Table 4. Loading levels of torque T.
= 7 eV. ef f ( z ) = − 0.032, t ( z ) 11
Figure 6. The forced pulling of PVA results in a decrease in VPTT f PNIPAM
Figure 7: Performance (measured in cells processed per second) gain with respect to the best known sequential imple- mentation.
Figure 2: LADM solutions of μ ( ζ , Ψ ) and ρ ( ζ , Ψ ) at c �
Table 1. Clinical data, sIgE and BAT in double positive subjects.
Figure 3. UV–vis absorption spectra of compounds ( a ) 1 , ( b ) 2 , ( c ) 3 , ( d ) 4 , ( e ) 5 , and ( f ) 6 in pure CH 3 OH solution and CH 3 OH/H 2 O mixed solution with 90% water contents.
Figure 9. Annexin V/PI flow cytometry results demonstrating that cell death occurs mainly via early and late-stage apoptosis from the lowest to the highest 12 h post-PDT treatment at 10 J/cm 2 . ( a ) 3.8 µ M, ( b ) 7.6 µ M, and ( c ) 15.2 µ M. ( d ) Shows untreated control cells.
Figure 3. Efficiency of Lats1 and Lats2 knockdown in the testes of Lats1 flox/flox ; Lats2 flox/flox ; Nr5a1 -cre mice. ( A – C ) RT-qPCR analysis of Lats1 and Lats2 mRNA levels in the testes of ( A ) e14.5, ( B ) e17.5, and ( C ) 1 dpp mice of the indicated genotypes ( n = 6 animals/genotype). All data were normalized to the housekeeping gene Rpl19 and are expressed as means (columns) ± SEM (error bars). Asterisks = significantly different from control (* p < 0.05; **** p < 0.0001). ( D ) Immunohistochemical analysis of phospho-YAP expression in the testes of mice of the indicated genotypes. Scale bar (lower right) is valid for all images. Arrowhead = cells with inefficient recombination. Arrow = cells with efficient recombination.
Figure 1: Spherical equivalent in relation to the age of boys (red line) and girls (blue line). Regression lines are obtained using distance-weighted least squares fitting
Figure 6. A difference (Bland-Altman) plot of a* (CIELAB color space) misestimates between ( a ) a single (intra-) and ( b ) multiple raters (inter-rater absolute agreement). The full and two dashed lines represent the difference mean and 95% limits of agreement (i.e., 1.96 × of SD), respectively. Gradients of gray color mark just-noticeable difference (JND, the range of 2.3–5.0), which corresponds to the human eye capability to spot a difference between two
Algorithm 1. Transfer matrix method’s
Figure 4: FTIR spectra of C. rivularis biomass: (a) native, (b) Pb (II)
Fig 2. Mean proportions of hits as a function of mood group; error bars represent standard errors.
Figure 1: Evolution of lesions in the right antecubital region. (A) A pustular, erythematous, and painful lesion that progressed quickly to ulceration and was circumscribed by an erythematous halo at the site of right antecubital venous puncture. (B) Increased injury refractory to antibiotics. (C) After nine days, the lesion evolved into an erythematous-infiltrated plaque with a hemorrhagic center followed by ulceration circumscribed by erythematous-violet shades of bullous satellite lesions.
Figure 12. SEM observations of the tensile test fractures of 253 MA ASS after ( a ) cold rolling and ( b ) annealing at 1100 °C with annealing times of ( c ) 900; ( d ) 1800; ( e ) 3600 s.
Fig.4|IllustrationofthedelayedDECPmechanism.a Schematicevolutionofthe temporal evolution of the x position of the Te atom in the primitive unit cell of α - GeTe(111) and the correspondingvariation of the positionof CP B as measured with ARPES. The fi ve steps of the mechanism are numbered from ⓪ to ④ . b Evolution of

_WHAT YOU SHOULD DO_
Repeat word for word the lines above that run from the line containing "Figure 7: Performance" through the line containing "Figure 1: Spherical", both ends included, and nothing else.

_RESPONSE FOR THIS EXERCISE_
Figure 7: Performance (measured in cells processed per second) gain with respect to the best known sequential imple- mentation.
Figure 2: LADM solutions of μ ( ζ , Ψ ) and ρ ( ζ , Ψ ) at c �
Table 1. Clinical data, sIgE and BAT in double positive subjects.
Figure 3. UV–vis absorption spectra of compounds ( a ) 1 , ( b ) 2 , ( c ) 3 , ( d ) 4 , ( e ) 5 , and ( f ) 6 in pure CH 3 OH solution and CH 3 OH/H 2 O mixed solution with 90% water contents.
Figure 9. Annexin V/PI flow cytometry results demonstrating that cell death occurs mainly via early and late-stage apoptosis from the lowest to the highest 12 h post-PDT treatment at 10 J/cm 2 . ( a ) 3.8 µ M, ( b ) 7.6 µ M, and ( c ) 15.2 µ M. ( d ) Shows untreated control cells.
Figure 3. Efficiency of Lats1 and Lats2 knockdown in the testes of Lats1 flox/flox ; Lats2 flox/flox ; Nr5a1 -cre mice. ( A – C ) RT-qPCR analysis of Lats1 and Lats2 mRNA levels in the testes of ( A ) e14.5, ( B ) e17.5, and ( C ) 1 dpp mice of the indicated genotypes ( n = 6 animals/genotype). All data were normalized to the housekeeping gene Rpl19 and are expressed as means (columns) ± SEM (error bars). Asterisks = significantly different from control (* p < 0.05; **** p < 0.0001). ( D ) Immunohistochemical analysis of phospho-YAP expression in the testes of mice of the indicated genotypes. Scale bar (lower right) is valid for all images. Arrowhead = cells with inefficient recombination. Arrow = cells with efficient recombination.
Figure 1: Spherical equivalent in relation to the age of boys (red line) and girls (blue line). Regression lines are obtained using distance-weighted least squares fitting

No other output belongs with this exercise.